^

Robert Kubica - Klub Kibiców

czwartek, 11 października 2012

Valtidone z relacji…świadków. Plany na najbliższy okres.

Uwaga! Ciągłe aktualizacje zdjęć z Sanremo i Valtidone. Zachowajcie czujność.

Dzisiaj trochę bardziej czuwamy nad luźną rozmową w komentarzach. Bo ważny post, dużo inforamcji napływa, Szef zarobiony. Więc chcemy jak najwiecej konkretnej dyskusji zmieścić bez kopiowania. Więc jak po jakimś czasie coś znika to prosimy o wyrozumiałość.

Z relacji…. świadków. [Aktulizacja przewag czasowych] 

Jak wiecie, niewiele  było informacji na temat udziału Roberta w rajdzie Valtidone jako “0” czyli autem przecierajacym trasę bez pomiaru czasu. Z racji, że jesteśmy klubem fanów dla fanów zdecydowaliśmy, się więc dotrzeć i opublikować choćby zdawkowe relacje świadków. Ogólnie występ Roberta był dość przypadkowy i zorganizowany na ostatnią chwile, jak się wydaje po niedopieciu wszystkich formalności związanych ze startem w Aoscie w Mini RRC, ktory miał nastąpić w ten sam weekend. Pomysłodawcą oraz osobą, która przygotwała start w Valtidone był przyjaciel Roberta, szef Erreffe Agostino Roda. Nazwisko naszego rodaka pojawiło sie zaledwie dwa dni przed startem w oficjalnej dokumentacji rajdu, w którym wystartowało 99 załóg. W sobotę odbył się shakedown, a w niedziele kierowcy przejechali czterokrotnie OS o długości 10,9 km. Według oficjalnych informacj Robert chętnie rozmawiał z fanami i rozdawał autografy.

**WPISY ZBIORU DANYCH:**
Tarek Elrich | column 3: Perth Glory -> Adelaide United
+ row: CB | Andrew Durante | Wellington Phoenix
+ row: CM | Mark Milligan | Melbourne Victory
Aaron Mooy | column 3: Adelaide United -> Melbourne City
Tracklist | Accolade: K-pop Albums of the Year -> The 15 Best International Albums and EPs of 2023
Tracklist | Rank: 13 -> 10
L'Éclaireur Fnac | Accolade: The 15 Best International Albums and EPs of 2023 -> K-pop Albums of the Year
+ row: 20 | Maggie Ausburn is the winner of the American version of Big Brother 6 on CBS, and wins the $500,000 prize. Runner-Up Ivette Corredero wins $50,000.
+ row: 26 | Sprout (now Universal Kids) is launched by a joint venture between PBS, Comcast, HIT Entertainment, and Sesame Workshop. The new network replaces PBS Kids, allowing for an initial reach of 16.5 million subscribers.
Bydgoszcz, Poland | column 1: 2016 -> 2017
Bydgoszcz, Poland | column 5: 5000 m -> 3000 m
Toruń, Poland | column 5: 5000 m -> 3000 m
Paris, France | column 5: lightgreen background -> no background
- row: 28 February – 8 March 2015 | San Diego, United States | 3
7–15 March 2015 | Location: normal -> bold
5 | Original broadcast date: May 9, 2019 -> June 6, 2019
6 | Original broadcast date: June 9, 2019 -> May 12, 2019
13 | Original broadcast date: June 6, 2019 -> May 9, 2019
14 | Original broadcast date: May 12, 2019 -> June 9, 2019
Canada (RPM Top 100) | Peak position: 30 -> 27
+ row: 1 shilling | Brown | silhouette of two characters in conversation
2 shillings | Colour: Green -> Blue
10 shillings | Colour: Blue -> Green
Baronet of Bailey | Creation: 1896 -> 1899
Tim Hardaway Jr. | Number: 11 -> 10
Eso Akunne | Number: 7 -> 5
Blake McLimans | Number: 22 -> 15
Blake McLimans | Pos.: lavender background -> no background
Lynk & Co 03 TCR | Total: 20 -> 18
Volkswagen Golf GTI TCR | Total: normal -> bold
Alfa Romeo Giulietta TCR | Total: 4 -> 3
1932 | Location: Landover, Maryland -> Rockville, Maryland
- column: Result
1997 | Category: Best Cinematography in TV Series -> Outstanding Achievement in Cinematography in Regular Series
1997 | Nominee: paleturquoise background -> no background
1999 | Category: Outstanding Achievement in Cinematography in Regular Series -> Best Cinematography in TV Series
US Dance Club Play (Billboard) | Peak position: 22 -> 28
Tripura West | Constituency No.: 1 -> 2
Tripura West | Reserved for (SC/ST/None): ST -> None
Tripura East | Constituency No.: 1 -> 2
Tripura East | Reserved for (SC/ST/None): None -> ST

**ZADANIE A:**
Przetłumacz na język angielski następujące zdanie z tekstu o występie Roberta Kubicy w rajdzie Valtidone: „W sobotę odbył się shakedown, a w niedziele kierowcy przejechali czterokrotnie OS o długości 10,9 km.”
**ZADANIE B:**
Wypisz wszystkie nazwy geograficzne występujące w tekście o występie Roberta Kubicy w rajdzie Valtidone.
**ZADANIE C:**
Powtórz dokładnie ten fragment tekstu o występie Roberta Kubicy w rajdzie Valtidone, który leży między słowami „Valtidone z relacji…świadków.” a słowami „prosimy o wyrozumiałość.”, łącznie z nimi.

**ODPOWIEDŹ A:**
On Saturday there was a shakedown, and on Sunday the drivers drove the 10.9 km special stage four times.

**ODPOWIEDŹ B:**
Sanremo, Valtidone, Aosta

**ODPOWIEDŹ C:**
Valtidone z relacji…świadków. Plany na najbliższy okres.

Uwaga! Ciągłe aktualizacje zdjęć z Sanremo i Valtidone. Zachowajcie czujność.

Dzisiaj trochę bardziej czuwamy nad luźną rozmową w komentarzach. Bo ważny post, dużo inforamcji napływa, Szef zarobiony. Więc chcemy jak najwiecej konkretnej dyskusji zmieścić bez kopiowania. Więc jak po jakimś czasie coś znika to prosimy o wyrozumiałość.